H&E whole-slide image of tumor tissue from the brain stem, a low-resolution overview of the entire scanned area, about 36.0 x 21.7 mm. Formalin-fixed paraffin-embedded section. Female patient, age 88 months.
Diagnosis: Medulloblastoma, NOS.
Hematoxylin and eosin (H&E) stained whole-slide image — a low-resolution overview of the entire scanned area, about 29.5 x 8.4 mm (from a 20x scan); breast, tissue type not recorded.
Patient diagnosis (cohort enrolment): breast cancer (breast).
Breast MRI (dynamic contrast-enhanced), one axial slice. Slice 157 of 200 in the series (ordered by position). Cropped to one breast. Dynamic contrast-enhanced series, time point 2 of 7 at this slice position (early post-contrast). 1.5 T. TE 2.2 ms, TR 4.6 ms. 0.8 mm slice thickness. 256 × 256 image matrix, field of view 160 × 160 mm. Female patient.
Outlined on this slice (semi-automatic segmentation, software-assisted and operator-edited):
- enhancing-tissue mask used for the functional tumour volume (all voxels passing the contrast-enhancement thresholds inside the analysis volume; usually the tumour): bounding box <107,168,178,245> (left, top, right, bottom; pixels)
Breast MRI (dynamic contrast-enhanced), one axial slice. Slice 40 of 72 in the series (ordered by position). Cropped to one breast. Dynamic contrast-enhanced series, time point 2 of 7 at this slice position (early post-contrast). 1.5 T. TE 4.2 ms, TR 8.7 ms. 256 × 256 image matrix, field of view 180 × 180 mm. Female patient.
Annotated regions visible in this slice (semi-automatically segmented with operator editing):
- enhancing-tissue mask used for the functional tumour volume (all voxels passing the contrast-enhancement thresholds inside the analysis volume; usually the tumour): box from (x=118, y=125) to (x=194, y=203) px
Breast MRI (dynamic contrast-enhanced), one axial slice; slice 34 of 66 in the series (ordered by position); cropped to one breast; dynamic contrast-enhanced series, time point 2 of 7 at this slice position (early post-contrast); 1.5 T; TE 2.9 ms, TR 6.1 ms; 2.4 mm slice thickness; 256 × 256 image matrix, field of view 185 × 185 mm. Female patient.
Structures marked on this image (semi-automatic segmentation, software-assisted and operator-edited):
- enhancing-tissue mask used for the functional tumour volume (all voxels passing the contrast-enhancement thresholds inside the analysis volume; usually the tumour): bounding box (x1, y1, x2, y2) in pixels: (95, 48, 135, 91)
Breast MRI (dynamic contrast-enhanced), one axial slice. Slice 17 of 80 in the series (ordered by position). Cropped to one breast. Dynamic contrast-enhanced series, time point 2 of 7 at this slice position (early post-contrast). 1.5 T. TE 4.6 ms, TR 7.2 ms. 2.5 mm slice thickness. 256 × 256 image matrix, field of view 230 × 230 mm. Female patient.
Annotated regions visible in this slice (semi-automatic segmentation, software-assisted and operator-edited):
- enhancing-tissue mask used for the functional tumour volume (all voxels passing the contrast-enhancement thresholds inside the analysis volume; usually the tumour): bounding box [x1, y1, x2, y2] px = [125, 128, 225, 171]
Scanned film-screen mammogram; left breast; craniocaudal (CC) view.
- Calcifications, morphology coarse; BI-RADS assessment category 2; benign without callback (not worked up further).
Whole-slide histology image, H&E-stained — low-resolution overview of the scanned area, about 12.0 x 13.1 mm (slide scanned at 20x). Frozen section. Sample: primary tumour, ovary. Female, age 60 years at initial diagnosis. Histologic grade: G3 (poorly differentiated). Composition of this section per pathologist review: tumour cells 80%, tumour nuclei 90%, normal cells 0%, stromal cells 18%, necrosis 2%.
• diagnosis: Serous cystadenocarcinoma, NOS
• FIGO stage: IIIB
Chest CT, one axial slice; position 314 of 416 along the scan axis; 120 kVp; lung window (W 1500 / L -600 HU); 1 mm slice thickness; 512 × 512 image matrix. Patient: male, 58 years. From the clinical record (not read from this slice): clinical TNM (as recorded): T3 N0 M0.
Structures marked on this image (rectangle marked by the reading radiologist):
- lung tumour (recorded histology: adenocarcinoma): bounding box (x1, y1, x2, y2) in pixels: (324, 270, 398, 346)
* * *
> Task item: Using the records above, list each line that includes "Annotated".

> Problem solution:
Annotated regions visible in this slice (semi-automatically segmented with operator editing):
Annotated regions visible in this slice (semi-automatic segmentation, software-assisted and operator-edited):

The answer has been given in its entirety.